NanoLLM-Qwen2.5-14B-v3.1 Overview
This model, RthItalia/NanoLLM-Qwen2.5-14B-v3.1, is a 14.8 billion parameter variant of the Qwen2.5-Instruct series, enhanced with NanoLLM v3.1 compact overlay artifacts. The NanoLLM process replaces specific modules in the base Qwen2.5 model with TrueQuantLinear modules, operating on an 8-bit base model.
Key Capabilities & Features
- Efficient Quantization: Utilizes NanoLLM's proprietary quantization pipeline to create compact artifacts, enabling more efficient deployment.
- Performance Validation: Artifacts are rigorously validated, passing a gate check for average next-token-logit cosine similarity against an 8-bit reference, with this 14B model achieving an average of
0.990625. - Base Model Integration: The loader starts with the base Qwen2.5-14B-Instruct model in bitsandbytes 8-bit mode, then integrates the NanoLLM-processed modules.
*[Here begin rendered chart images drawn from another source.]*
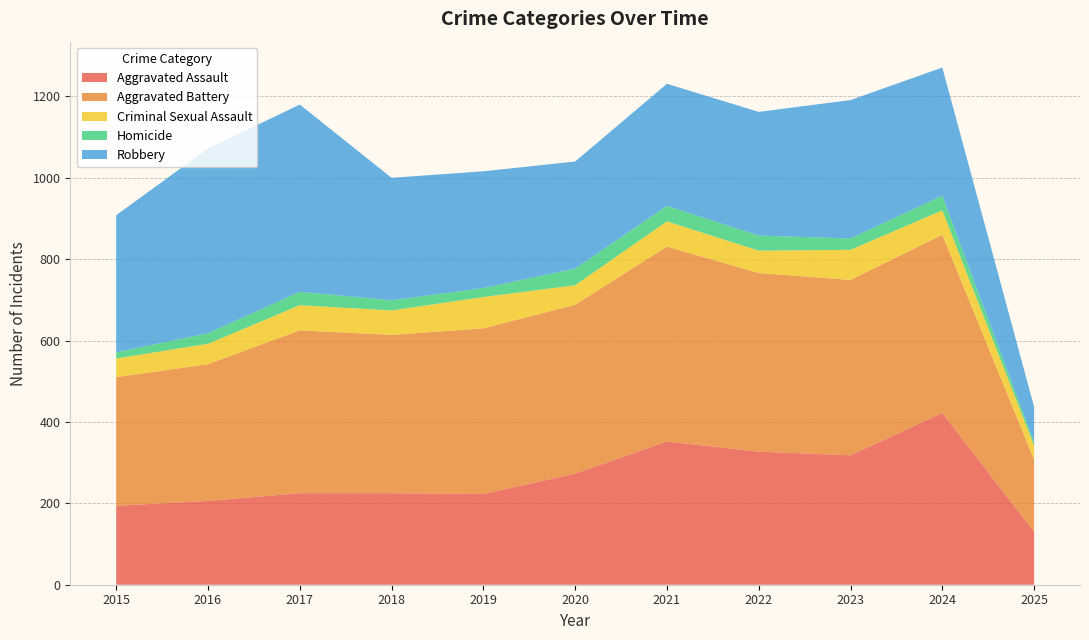

Reading left to right, extract all data points from this chart.

Aggravated Assault: 2015=194	2016=206	2017=225	2018=225	2019=223	2020=273	2021=352	2022=327	2023=318	2024=422	2025=130
Aggravated Battery: 2015=316	2016=336	2017=400	2018=389	2019=407	2020=415	2021=479	2022=439	2023=431	2024=438	2025=177
Criminal Sexual Assault: 2015=46	2016=50	2017=62	2018=60	2019=77	2020=48	2021=62	2022=55	2023=74	2024=60	2025=35
Homicide: 2015=15	2016=26	2017=33	2018=25	2019=22	2020=41	2021=38	2022=37	2023=28	2024=36	2025=8
Robbery: 2015=337	2016=454	2017=460	2018=301	2019=287	2020=263	2021=300	2022=304	2023=340	2024=315	2025=87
- Research & Evaluation Focus: The generated artifacts are published primarily for research and evaluation purposes.
Usage Notes
Users can quickly load and utilize the model with a provided Python script, requiring torch, transformers, accelerate, bitsandbytes, and safetensors. While the release tests use an 8-bit base, experimental 4-bit loading is possible. This model is particularly suited for scenarios where maintaining high fidelity with a quantized model is crucial for research or specific application deployments.